Data records:
------------------------

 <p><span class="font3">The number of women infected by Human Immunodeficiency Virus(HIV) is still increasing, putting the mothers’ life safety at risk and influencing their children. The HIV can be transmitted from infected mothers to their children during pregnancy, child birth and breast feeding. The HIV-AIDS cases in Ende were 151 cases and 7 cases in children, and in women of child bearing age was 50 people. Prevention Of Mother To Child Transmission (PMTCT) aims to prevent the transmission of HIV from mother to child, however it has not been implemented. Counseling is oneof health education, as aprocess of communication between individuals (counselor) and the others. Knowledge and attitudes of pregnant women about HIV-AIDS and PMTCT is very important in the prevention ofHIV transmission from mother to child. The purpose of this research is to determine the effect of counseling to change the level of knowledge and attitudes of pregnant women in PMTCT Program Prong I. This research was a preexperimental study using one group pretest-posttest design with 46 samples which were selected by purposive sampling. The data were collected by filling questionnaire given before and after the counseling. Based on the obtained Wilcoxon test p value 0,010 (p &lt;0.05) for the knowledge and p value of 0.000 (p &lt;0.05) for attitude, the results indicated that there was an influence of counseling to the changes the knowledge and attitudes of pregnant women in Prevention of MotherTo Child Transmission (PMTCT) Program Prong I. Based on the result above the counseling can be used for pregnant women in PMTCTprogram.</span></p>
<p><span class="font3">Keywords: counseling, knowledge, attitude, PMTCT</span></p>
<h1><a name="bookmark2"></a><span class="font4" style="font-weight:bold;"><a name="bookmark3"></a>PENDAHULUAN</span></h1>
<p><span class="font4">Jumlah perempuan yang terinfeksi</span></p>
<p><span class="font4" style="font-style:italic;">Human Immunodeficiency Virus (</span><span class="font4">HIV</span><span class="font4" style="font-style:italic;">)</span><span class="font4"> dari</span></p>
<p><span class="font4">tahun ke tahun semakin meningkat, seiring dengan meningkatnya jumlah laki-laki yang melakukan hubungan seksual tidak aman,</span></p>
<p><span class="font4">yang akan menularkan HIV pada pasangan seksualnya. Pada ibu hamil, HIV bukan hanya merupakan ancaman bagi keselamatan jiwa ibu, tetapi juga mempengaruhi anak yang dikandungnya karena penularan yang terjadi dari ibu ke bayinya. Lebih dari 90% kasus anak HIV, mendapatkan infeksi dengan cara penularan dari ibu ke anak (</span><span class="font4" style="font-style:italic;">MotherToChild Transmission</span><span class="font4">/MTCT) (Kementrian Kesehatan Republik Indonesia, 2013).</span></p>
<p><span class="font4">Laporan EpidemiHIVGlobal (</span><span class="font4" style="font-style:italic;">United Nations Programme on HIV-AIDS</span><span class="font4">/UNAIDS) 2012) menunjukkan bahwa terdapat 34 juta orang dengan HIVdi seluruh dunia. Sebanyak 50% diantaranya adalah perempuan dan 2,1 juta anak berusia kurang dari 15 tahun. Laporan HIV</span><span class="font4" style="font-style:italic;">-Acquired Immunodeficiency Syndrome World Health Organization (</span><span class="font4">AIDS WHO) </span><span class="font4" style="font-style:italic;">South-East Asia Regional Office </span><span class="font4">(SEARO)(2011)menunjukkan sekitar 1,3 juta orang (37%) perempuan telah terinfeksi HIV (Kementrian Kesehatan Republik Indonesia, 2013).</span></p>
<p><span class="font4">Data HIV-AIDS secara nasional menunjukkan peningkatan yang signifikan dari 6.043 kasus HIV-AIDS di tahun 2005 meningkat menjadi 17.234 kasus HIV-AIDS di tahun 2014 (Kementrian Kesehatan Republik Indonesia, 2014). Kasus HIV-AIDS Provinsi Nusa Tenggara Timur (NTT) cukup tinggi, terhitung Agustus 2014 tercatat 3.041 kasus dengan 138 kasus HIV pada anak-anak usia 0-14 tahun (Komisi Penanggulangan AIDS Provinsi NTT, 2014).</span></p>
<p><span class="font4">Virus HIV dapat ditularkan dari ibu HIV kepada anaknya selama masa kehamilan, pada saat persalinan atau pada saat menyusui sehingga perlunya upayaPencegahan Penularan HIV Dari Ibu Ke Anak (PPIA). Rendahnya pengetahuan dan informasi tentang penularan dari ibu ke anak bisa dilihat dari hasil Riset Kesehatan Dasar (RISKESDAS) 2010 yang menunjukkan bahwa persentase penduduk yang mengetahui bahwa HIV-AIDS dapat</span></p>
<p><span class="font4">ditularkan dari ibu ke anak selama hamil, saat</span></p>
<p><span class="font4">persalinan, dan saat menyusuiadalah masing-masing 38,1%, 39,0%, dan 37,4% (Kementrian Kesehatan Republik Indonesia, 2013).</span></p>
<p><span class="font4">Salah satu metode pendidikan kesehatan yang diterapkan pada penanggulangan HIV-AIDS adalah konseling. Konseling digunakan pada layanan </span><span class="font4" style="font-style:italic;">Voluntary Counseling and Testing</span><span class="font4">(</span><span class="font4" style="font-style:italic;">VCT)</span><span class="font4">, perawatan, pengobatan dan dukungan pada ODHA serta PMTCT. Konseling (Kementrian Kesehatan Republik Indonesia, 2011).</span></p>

------------------------

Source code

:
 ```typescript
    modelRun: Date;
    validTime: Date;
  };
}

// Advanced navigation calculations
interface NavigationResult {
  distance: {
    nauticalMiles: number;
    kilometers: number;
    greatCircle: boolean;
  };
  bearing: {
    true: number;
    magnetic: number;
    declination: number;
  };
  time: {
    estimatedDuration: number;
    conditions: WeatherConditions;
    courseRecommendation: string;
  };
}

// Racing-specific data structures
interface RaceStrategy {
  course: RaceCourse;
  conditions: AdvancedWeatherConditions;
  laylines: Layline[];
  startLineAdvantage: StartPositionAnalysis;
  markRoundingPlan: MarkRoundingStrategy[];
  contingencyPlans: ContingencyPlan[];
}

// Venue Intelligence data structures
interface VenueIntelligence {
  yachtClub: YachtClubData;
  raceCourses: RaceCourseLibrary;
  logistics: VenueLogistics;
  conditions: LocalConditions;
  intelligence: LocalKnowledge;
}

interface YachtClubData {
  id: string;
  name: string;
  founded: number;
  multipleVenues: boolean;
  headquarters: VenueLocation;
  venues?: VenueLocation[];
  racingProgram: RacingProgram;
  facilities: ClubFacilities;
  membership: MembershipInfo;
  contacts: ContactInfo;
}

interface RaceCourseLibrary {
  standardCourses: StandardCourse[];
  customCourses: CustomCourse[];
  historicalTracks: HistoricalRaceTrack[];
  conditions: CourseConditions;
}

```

------------------------

Exercise directions: From the records above, reproduce exactly the lines from the one with "perempuan yang terinfeksi</span></p>" to the one with "akan menularkan HIV", both included, and no others.

Written response:
<p><span class="font4">Jumlah perempuan yang terinfeksi</span></p>
<p><span class="font4" style="font-style:italic;">Human Immunodeficiency Virus (</span><span class="font4">HIV</span><span class="font4" style="font-style:italic;">)</span><span class="font4"> dari</span></p>
<p><span class="font4">tahun ke tahun semakin meningkat, seiring dengan meningkatnya jumlah laki-laki yang melakukan hubungan seksual tidak aman,</span></p>
<p><span class="font4">yang akan menularkan HIV pada pasangan seksualnya. Pada ibu hamil, HIV bukan hanya merupakan ancaman bagi keselamatan jiwa ibu, tetapi juga mempengaruhi anak yang dikandungnya karena penularan yang terjadi dari ibu ke bayinya. Lebih dari 90% kasus anak HIV, mendapatkan infeksi dengan cara penularan dari ibu ke anak (</span><span class="font4" style="font-style:italic;">MotherToChild Transmission</span><span class="font4">/MTCT) (Kementrian Kesehatan Republik Indonesia, 2013).</span></p>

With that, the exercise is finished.